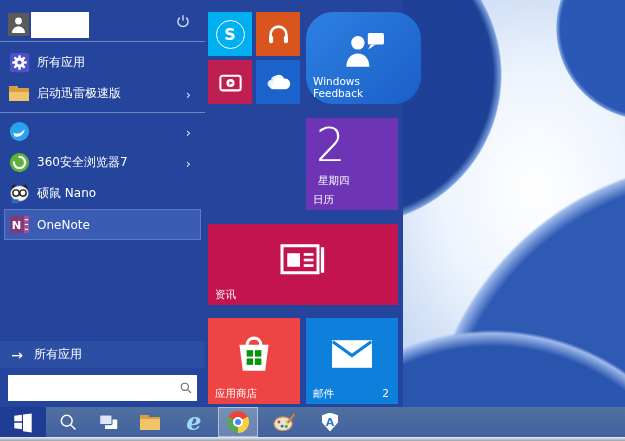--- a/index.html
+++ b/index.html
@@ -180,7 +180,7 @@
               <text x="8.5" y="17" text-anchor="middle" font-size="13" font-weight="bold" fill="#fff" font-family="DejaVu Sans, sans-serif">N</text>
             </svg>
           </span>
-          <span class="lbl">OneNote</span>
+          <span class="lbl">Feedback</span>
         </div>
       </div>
*****
Problem:
Copy out the data above exactly, except the pictures.

Solved exercise:
--- a/index.html
+++ b/index.html
@@ -180,7 +180,7 @@
               <text x="8.5" y="17" text-anchor="middle" font-size="13" font-weight="bold" fill="#fff" font-family="DejaVu Sans, sans-serif">N</text>
             </svg>
           </span>
-          <span class="lbl">OneNote</span>
+          <span class="lbl">Feedback</span>
         </div>
       </div>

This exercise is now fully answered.